Delivery Bots Are Coming
The age of the robot is fast upon us. Gone are the days of watching a Terminator film and dreaming of robots running the world. Gone even are the days of wishing for a robotic maid to whip through your home top to bottom and render it spic and span. Delivery bots are here.
An Estonian design firm has promised such bots hitting the streets of London by year’s end. And in a period where everything from delivery drones to autonomous cars are being trial tested, it’s become increasingly clear we’re not in the Industrial Age anymore.
Starship Technologies (kudos for a title that sounds like a sci-fi film) endeavors to have bots on the streets of London by the close of the fiscal year. The startup is the brainchild of former Skype co-founders Ahti Heinla and Dane Jaanus Friis. And the pair has made it their mission to make getting your groceries and parcel delivery much more hassle free.

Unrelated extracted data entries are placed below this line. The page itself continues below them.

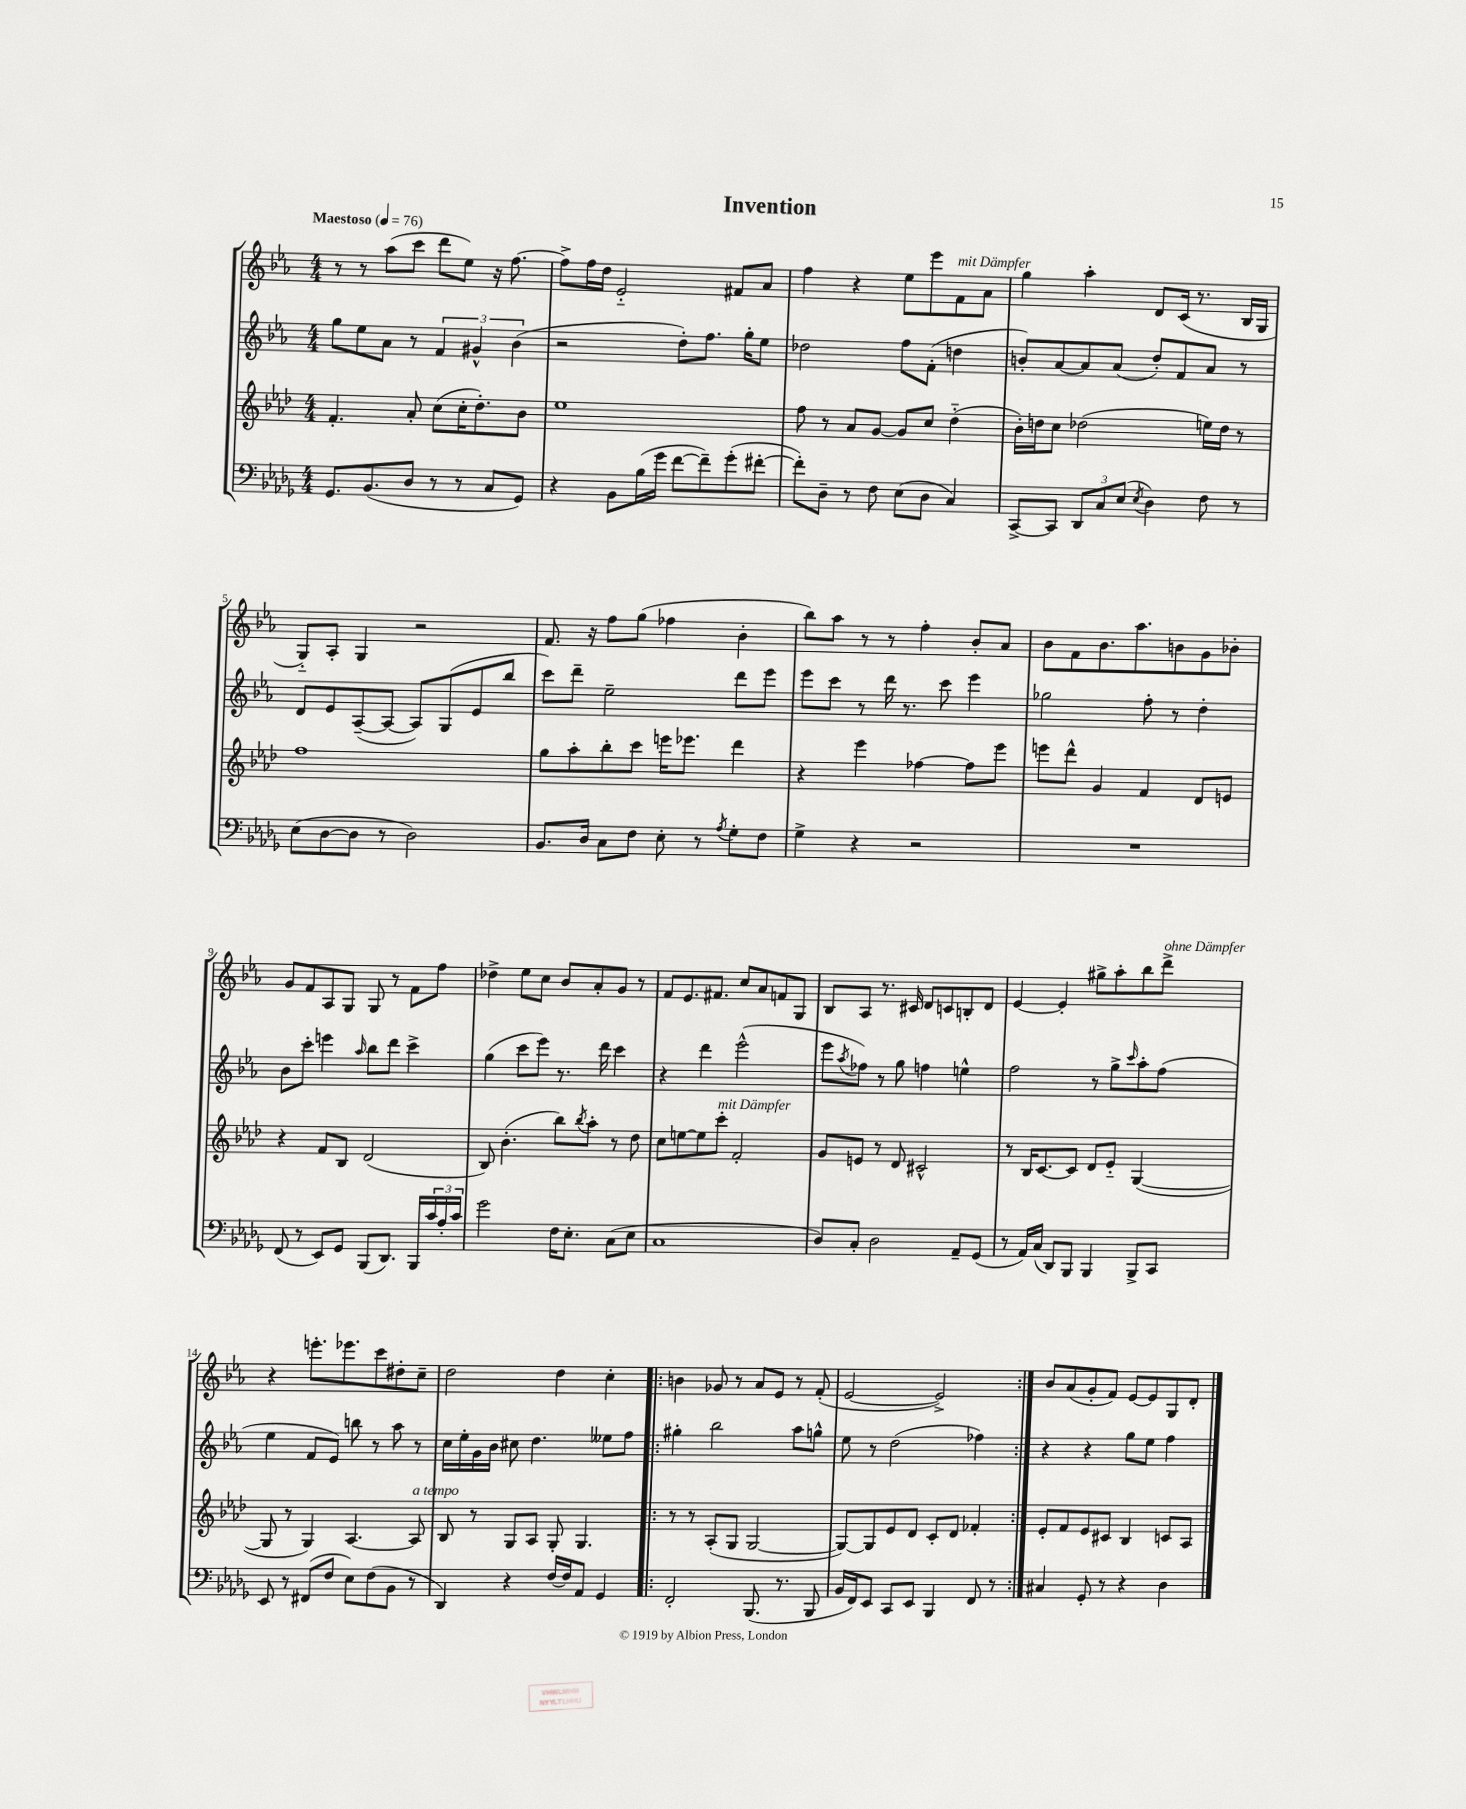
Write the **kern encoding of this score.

**kern	**kern	**kern	**kern
*staff4	*staff3	*staff2	*staff1
*clefF4	*clefG2	*clefG2	*clefG2
*k[b-e-a-d-g-]	*k[b-e-a-d-]	*k[b-e-a-]	*k[b-e-a-]
*M4/4	*M4/4	*M4/4	*M4/4
*MM76	*MM76	*MM76	*MM76
8.GG-	4.f'	8gg	8r
.	.	8ee-	8r
(8.BB-	.	.	.
.	.	8a-	(8aa-
8D-	8a-'	8r	8ccc
8r	(8cc	6f	8ddd
8r	16cc'	.	8ee-)
.	.	6g#^^	.
.	8.dd-')	.	.
8C	.	.	16r
.	.	.	[8.ff
.	.	(6b-	.
8GG-)	8b-	.	.
=	=	=	=
4r	1ee-	2r	8ff^]
.	.	.	16ff
.	.	.	16dd
8BB-	.	.	2e-'~
(16B-	.	.	.
16g-	.	.	.
[8f	.	8dd')	.
8f~])	.	8.ff	.
(8g-'	.	.	8f#
.	.	16gg'	.
[8f#'	.	8ee-	8a-
=	=	=	=
8f#'])	8ff	2dd-	4ff
8D-~	8r	.	.
8r	8a-	.	4r
8F	[8g	.	.
(8E-	8g]	8ff	8ee-
8D-	8cc	(8f'	8eee-
4C)	(4dd-'~	4dd	8f
.	.	.	8a-
=	=	=	=
[8CC^	16b-')	8b')	4gg
.	16dd	.	.
8CC]	8cc	[8a-	.
12DD-	(2dd-	8a-]	4aa-'
12C	.	.	.
.	.	(8a-	.
(12E-	.	.	.
8qE-	.	.	.
4D-)	.	8dd')	8d
.	.	8f	(16c
.	.	.	8.r
8F	16ee)	8a-	.
.	16dd-	.	.
8r	8r	8r	16B-
.	.	.	16G
=	=	=	=
(8E-	1ff	8d	8G'~)
[8D-	.	8e-	8A-'
8D-]	.	([8A-~	4G
8r	.	8A-_	.
2D-)	.	8A-])	2r
.	.	(8G	.
.	.	8e-	.
.	.	8bb-	.
=	=	=	=
8.BB-	8gg	8ccc)	8.f
.	8aa-'	8ddd~	.
16D-	.	.	16r
8C	8bb-'	2ee-~	8ff
8F	8ccc	.	(8gg
8E-'	16eee	.	4ff-
.	8.eee-	.	.
8r	.	.	.
8qA-	.	.	.
8G-'	4ddd-	8ddd	4b-'
8F	.	8eee-	.
=	=	=	=
4G-^	4r	8eee-	8bb-)
.	.	8ccc	8aa-
4r	4eee-	8r	8r
.	.	16ddd	8r
.	.	8.r	.
2r	[4ff-	.	4ff'
.	.	8ccc	.
.	8ff-]	4eee-	8b-'
.	8eee-	.	8a-
=	=	=	=
1r	8eee	2gg-	8b-
.	8ddd-^^	.	8f
.	4g	.	8.b-
.	.	.	8.aa-
.	4f	8ff'	.
.	.	8r	8b
.	8d-	4dd'	8g
.	8e	.	8b-'
=	=	=	=
(8FF	4r	8b-	8g
8r	.	8ccc'	8f
8EE-)	8f	4eee	8A-
8GG-	8B-	.	8G
.	.	16qqaa-	.
(8BBB-	(2d-	8bb-	8G
8.DD-)	.	8ddd	8r
.	.	4ccc^	8f
16BBB-	.	.	.
24c	.	.	8ff
24A-'	.	.	.
24c	.	.	.
=	=	=	=
2g-	8B-)	(4gg	4dd-^
.	(4.b-'	.	.
.	.	8ccc	8ee-
.	.	8eee-)	8cc
16F	8bb-)	8.r	8b-
8.E-'	.	.	.
.	8qbb-	.	.
.	8aa-'	.	8a-'
.	.	16ddd	.
(8C	8r	4ccc	8g
8E-	8dd-	.	8r
=	=	=	=
1C	8cc	4r	8f
.	[8ee	.	8.e-
.	8ee]	4ddd	.
.	.	.	8.f#
.	8ccc'	.	.
.	2f'	(2eee-^^	8cc
.	.	.	8a-
.	.	.	8f
.	.	.	8G
=	=	=	=
8D-)	8g	8eee-	8B-
.	.	8qaa-	.
8C'	8e	8ff-)	8A-
2D-	8r	8r	8.r
.	8d-	8gg	.
.	.	.	16c#
.	2c#^^	4ff	8d
.	.	.	8c
8AA-~	.	4ee^^	8B'
(8GG-	.	.	8d
=	=	=	=
8r	8r	2ff	[4e-
16AA-)	16B-	.	.
(16C	[8.c	.	.
8DD-)	.	.	4e-']
8BBB-	8c]	.	.
4BBB-	8d-	8r	8gg#^
.	8e-'~	8gg^	8aa-'
.	.	16qqccc	.
8BBB-^	([4G	8aa-'	8bb-
8CC	.	(8ff	8ddd^
=	=	=	=
8EE-	8G]	4ee-	4r
8r	8r	.	.
(8FF#	4G)	8f	8.eee'
8F	.	8e-)	.
.	.	.	8.eee-
8E-)	[4.A-	8bb	.
(8F	.	8r	8ccc
8BB-	.	8aa-	8dd#'
8r	8A-]	8r	8cc~
=	=	=	=
4DD-)	8B-	16cc	2dd
.	.	16ee-'	.
.	8r	16g	.
.	.	16b-	.
4r	8G	8cc#	.
.	8A-	4.dd	.
[16F	8G'	.	4dd
16F]	.	.	.
8AA-	4.G	.	.
4GG-	.	8ee--	4cc'
.	.	8ff	.
=!|:	=!|:	=!|:	=!|:
2FF'	8r	4gg#'	4b
.	8r	.	.
.	(8A-'	2bb-	8g-
.	8G	.	8r
(8.BBB-	[2G	.	8a-
.	.	.	8e-
8.r	.	.	.
.	.	8aa-	8r
8BBB-	.	8gg^^	(8f'
=	=	=	=
16BB-	8G_)	8ee-	[2e-
16FF)	.	.	.
8EE-	8G]	8r	.
8CC	8e-	(2dd	.
8EE-	8d-	.	.
4BBB-	8c'	.	2e-^])
.	8d-	.	.
8FF	4f-'	4ff-)	.
8r	.	.	.
=:|!	=:|!	=:|!	=:|!
4C#	8e-'	4r	8b-
.	8f	.	(8a-
8GG-'	8e-	4r	8g'
8r	8c#	.	8f)
4r	4B-	8gg	[8e-
.	.	8ee-	8e-]
4D-	8c	4ff	8G
.	8A-	.	8d'
==	==	==	==
*-	*-	*-	*-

The bots run on batteries and will navigate up to a3-milee radius. They weigh roughly 40 pounds and generate virtually no carbon emissions. So with an almost non-existent carbon footprint to boot, the bots seem to be yet another winning entrepreneurial idea for the two Skype alum.
CEO Ahti Heinla says, “We want to do to local deliveries what Skype did to telecommunications.”
We are already experiencing a wave of delivery services testing the limits of drone technology. But here’s an option straight out of an episode of the Jetsons. The robots that run on land will be functional by the close of the year for full-on testing in London proper. Imagine bobbly bots conjured much in the style of Star Wars’ BB-8. Except these digital creatures whip from point A to Point B on wheels, not some space age tech concocted in a galaxy far, far away.
Just what can you order? Anything from groceries to small packages. Yet in terms of practicality there are a number of questions worth answering. How will these delivery bots handle the obstacles of an unpredictable urban terrain? Will there be routes expressly reserved for delivery bots? And of course the elephant in the room with just this sort of tech is the question of national security. How do we guard against acts of terrorism guised in the form of a delivery bot?
For the moment, laws are vague. And customers benefit from a gray zone feeling out period when it comes to such tech. Should you hop to London this fall perhaps you’ll get a chance to have your Marks & Spencers groceries whipped over to you by little bots.